Can you tell me if the following proof is correct?
Claim:
If $f$ is a continuous and compactly supported function from a metric space $X$ into $\mathbb{R}$ then $f$ is uniformly continuous.
Proof:
The proof is in two parts.

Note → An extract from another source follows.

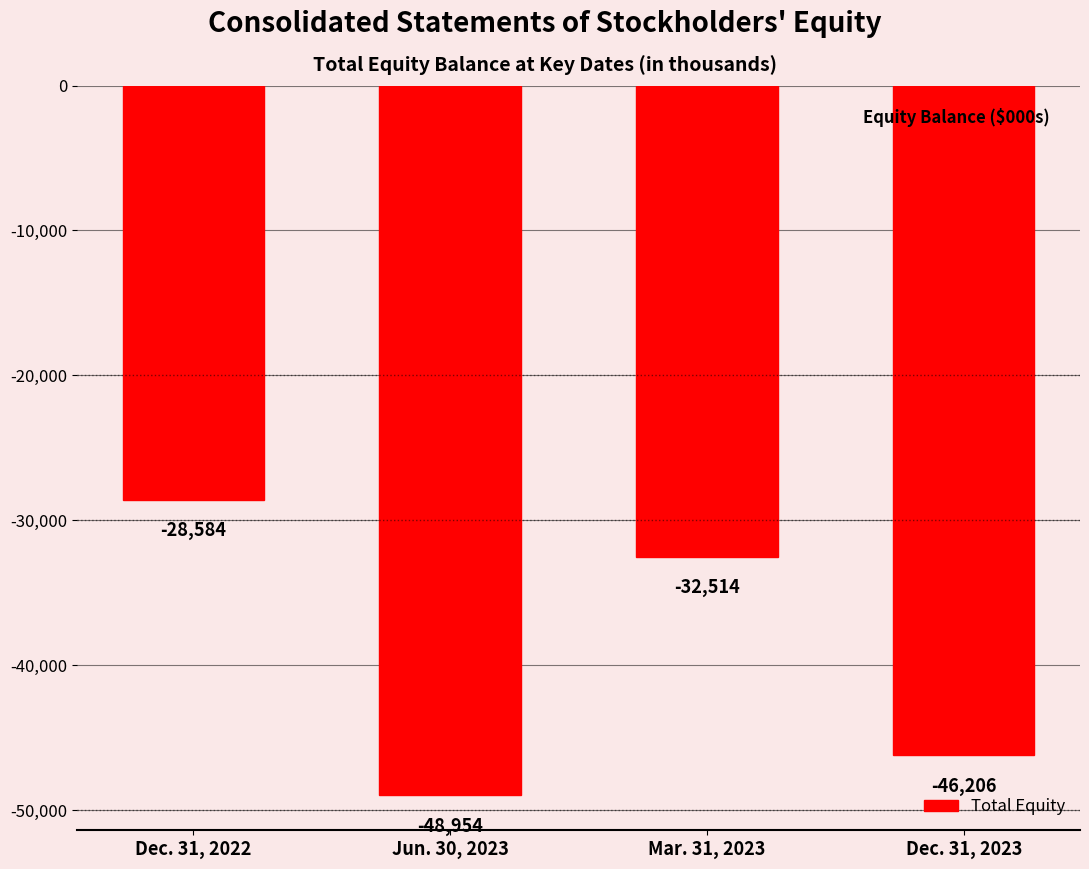

What is the average value?

-39064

First we want to show that $f$ is uniformly continuous on $K := \operatorname{supp}{f}$:
Let $\varepsilon > 0$. Because $f$ is continuous we have that for each $x$ in $K$ there is a $\delta_x$ such that for all $y$ with $d(x,y) < 2 \delta_x$ we have $|f(x) - f(y)| < \varepsilon$ and because $\{ B(x, \frac{\delta_x}{2}) \}_{x \in K}$ is an open cover of $K$ there is a finite subcover which we denote $\{ B(x_i, \frac{\delta_i}{2}) \}_{i=1}^n$. Define $\delta := \min_i \frac{\delta_i}{2}$ and let $x$ and $y$ be any two points in $K$ with $d(x,y) < \delta$. $\{ B(x_i, \frac{\delta_i}{2}) \}_{i=1}^n$ is a cover so there exists an $i$ such that $x$ is in $B(x_i, \frac{\delta_i}{2})$ which means that $d(x,x_i) < \frac{\delta_i}{2}$. Then $d(x_i ,y) \leq d(x_i ,x) + d(x,y) < \frac{\delta_i}{2} + \delta \leq \delta_i$ hence $y$ is also in $B(x_i, \delta_i)$.

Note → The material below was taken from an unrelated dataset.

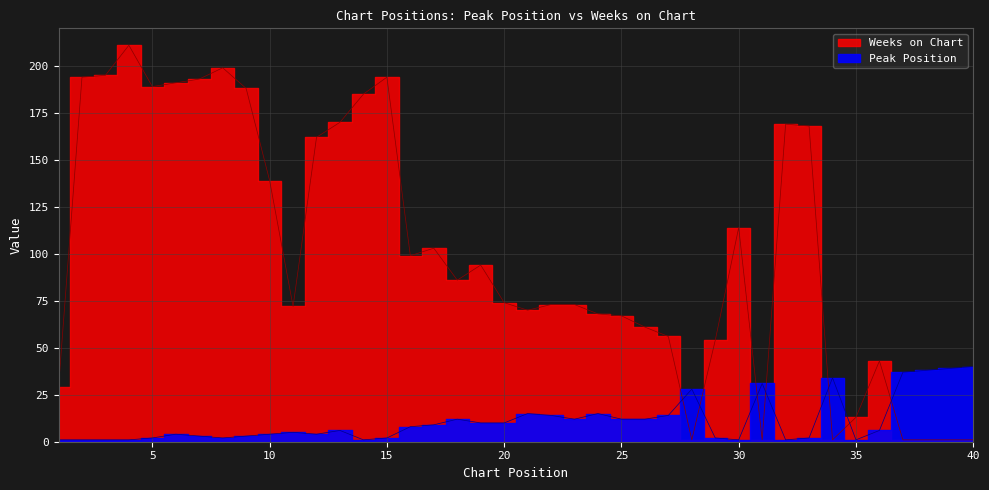

How many data points in Peak Position are above 6?

19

Since $d(x_i,y) < \delta_i$ and $d(x, x_i) < \delta_i$ we have $|f(x) - f(y)| \leq |f(x) - f(x_i)| + |f(x_i) - f(y)| < 2 \varepsilon$.
Next we want to show that if $f$ is uniformly continuous on $K$ then it is uniformly continuous on all of $X$:
Let $\varepsilon > 0$. For any two points $x$ and $y$ we're done if either both are in $K$ or both are outside $K$ so let $x \in X \setminus K$ and $y \in K$ with $d(x,y) < \delta$. Then there is an $i$ such that $y$ is in $B(x_i, \frac{\delta_i}{2})$. Then $d(x,x_i) \leq d(x,y) + d(y,x_i) < \delta_i$ and hence $|f(x) - f(y)| \leq |f(x) - f(x_i)| + |f(x_i) - f(y)| < 2 \varepsilon$.
Is it necessary to prove this in two parts or is the second part "obvious" and should be left away?
Thanks for your help.